# [TASK DIRECTIONS]
Spot each line in the records below where the word "діагностики" occurs, then copy it.

*** DATA FOR THIS TASK

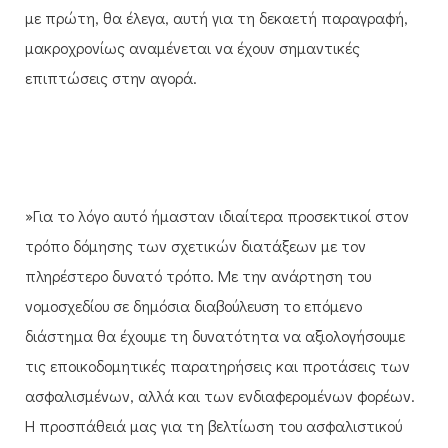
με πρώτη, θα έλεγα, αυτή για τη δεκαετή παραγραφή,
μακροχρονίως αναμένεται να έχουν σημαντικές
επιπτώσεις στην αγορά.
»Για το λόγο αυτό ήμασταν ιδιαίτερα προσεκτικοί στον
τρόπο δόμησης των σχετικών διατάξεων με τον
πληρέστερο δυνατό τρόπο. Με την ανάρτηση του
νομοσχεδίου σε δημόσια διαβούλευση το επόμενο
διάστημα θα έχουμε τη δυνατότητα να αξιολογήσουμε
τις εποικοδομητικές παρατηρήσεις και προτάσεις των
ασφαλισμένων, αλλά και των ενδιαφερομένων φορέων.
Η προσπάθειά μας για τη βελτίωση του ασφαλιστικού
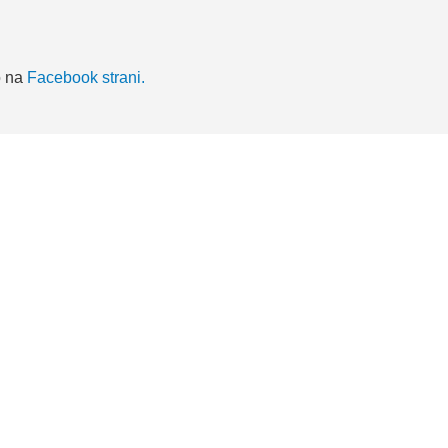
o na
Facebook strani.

******
*** DATA FOR THIS TASK

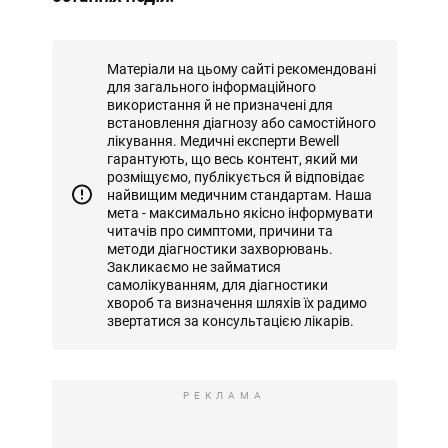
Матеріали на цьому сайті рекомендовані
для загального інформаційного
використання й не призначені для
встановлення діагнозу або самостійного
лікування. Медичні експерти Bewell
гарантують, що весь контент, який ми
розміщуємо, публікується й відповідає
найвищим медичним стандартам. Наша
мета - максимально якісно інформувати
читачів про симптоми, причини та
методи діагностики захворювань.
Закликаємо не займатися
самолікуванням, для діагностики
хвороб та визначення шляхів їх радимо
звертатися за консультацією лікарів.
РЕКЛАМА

******

# [RESULT OF THIS TASK]
методи діагностики захворювань.
самолікуванням, для діагностики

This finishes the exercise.